Unnamed: 0,word,count
0,Hello,160
1,world,160


In [9]:
# We can also write the results back to HDFS, and inspect them using the hdfs bash command in the following cells

word_counts.write.csv(word_counts_path)

In [10]:
!hdfs dfs -ls /user/{username}/word-count-spark-dataframe-api/

Found 2 items
-rw-r--r--   3 rsh224 rsh224          0 2025-08-13 15:19 /user/rsh224/word-count-spark-dataframe-api/_SUCCESS
-rw-r--r--   3 rsh224 rsh224         20 2025-08-13 15:19 /user/rsh224/word-count-spark-dataframe-api/part-00000-ad80676b-7066-4ebe-b684-0adb413cebf4-c000.csv


In [11]:
!hdfs dfs -cat /user/{username}/word-count-spark-dataframe-api/*

Hello,160
world,160


**More complicated**

- Use `spark.read.load` with `.format`, `.option`, and `.schema` to provide more control over how data is loaded.
- The `words` variable could now be used to cache the intermediate result and use it to compute something other than `word_counts`.

In [12]:
# First we define our data input and output paths


# These paths have been updated to use your global username variable automatically
data_path = f"hdfs:///data/helloworld"
word_counts_path = f"hdfs:///user/{username}/word-count-spark-dataframe-api-more-complicated"
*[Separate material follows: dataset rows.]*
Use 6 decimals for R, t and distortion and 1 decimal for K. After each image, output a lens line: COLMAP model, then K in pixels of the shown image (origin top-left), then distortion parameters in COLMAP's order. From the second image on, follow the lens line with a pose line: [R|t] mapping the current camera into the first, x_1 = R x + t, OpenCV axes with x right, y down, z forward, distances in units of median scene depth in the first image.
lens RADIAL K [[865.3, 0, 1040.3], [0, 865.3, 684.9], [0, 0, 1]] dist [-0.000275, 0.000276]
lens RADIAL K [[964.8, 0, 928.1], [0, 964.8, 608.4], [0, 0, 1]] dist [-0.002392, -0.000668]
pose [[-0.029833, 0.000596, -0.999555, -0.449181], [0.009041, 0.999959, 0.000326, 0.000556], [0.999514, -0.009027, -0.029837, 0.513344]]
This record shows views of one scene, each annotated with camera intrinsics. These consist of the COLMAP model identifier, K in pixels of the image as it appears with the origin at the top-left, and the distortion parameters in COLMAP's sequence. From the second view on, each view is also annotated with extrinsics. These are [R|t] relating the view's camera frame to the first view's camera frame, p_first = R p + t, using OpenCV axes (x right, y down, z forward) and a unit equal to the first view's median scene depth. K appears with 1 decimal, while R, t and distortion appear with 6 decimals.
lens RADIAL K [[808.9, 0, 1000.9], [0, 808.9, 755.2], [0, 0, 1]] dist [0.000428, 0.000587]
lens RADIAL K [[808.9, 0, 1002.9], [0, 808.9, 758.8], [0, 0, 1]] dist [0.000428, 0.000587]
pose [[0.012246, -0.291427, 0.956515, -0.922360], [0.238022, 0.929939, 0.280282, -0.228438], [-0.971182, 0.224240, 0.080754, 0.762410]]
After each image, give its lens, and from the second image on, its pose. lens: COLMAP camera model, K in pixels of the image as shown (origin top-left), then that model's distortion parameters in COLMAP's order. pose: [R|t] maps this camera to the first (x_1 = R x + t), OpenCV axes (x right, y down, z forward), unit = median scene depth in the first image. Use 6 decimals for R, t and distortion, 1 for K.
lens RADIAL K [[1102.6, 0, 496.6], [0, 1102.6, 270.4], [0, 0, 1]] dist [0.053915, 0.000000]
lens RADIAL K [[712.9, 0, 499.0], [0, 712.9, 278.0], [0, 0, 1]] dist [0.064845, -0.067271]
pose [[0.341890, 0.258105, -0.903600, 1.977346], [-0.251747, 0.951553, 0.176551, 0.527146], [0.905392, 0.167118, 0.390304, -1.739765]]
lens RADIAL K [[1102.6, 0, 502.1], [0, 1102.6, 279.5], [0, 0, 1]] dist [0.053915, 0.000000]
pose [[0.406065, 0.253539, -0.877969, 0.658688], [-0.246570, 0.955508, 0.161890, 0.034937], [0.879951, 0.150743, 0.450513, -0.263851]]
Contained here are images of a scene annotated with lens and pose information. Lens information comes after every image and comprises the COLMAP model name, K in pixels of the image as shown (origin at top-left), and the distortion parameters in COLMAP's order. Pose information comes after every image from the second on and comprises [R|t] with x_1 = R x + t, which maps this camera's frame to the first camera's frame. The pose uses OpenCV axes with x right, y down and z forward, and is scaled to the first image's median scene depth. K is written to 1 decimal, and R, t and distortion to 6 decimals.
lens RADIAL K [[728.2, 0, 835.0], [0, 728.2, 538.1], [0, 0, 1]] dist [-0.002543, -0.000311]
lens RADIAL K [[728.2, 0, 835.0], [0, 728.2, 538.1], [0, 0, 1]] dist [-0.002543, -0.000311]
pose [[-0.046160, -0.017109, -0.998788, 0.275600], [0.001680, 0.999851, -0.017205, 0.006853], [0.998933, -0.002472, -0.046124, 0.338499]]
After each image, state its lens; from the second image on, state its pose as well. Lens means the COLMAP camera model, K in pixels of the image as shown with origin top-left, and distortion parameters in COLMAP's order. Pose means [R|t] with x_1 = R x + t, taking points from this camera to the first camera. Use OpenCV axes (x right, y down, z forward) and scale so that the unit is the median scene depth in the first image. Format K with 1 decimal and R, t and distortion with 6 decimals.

# Next we define a schema that we can use when we load the data from HDFS 
schema = StructType([
    StructField("text", StringType(), False)
])
print(schema)

# Then we load the data into a DataFrame representing the data in HDFS
data = (
    spark.read
    .format("com.databricks.spark.csv")
    .option("header", "false")
    .option("inferSchema", "false")
    .schema(schema)
    .load(data_path)
)

print(type(data))
print(data)
data.printSchema()

StructType([StructField('text', StringType(), False)])
<class 'pyspark.sql.dataframe.DataFrame'>
DataFrame[text: string]
root
 |-- text: string (nullable = true)



In [13]:
# Next we transform the data using select, groupBy, and count methods

# We can separate the .select and the .groupBy in the earlier statement to provide references to the intermediate outputs
# which we could potentially reuse in other statements
words = data.select(F.explode(F.split(F.col("text"), " ")).alias("word"))
word_counts = words.groupBy("word").count()

print(type(words))
print(words)
words.printSchema()
show_as_html(words, 5)

print(type(word_counts))
print(word_counts)
word_counts.printSchema()
show_as_html(word_counts)

<class 'pyspark.sql.dataframe.DataFrame'>
DataFrame[word: string]
root
 |-- word: string (nullable = false)



Unnamed: 0,word
0,Hello
1,world
2,Hello
3,world
4,Hello


<class 'pyspark.sql.dataframe.DataFrame'>
DataFrame[word: string, count: bigint]
root
 |-- word: string (nullable = false)
 |-- count: long (nullable = false)



Unnamed: 0,word,count
0,Hello,160
1,world,160


In [14]:
word_counts.write.csv(word_counts_path)

In [15]:
!hdfs dfs -ls /user/{username}/word-count-spark-dataframe-api-more-complicated/

Found 2 items
-rw-r--r--   3 rsh224 rsh224          0 2025-08-13 15:28 /user/rsh224/word-count-spark-dataframe-api-more-complicated/_SUCCESS
-rw-r--r--   3 rsh224 rsh224         20 2025-08-13 15:28 /user/rsh224/word-count-spark-dataframe-api-more-complicated/part-00000-9a95ea86-11b8-44e0-80fe-32062d71025f-c000.csv


In [16]:
!hdfs dfs -cat /user/{username}/word-count-spark-dataframe-api-more-complicated/*

Hello,160
world,160


### Stop Spark ###

In [17]:
# Run this cell before closing the notebook or kill your spark application by hand using the link in the Spark UI

stop_spark()

25/08/13 15:29:59 WARN ExecutorPodsWatchSnapshotSource: Kubernetes client has been closed.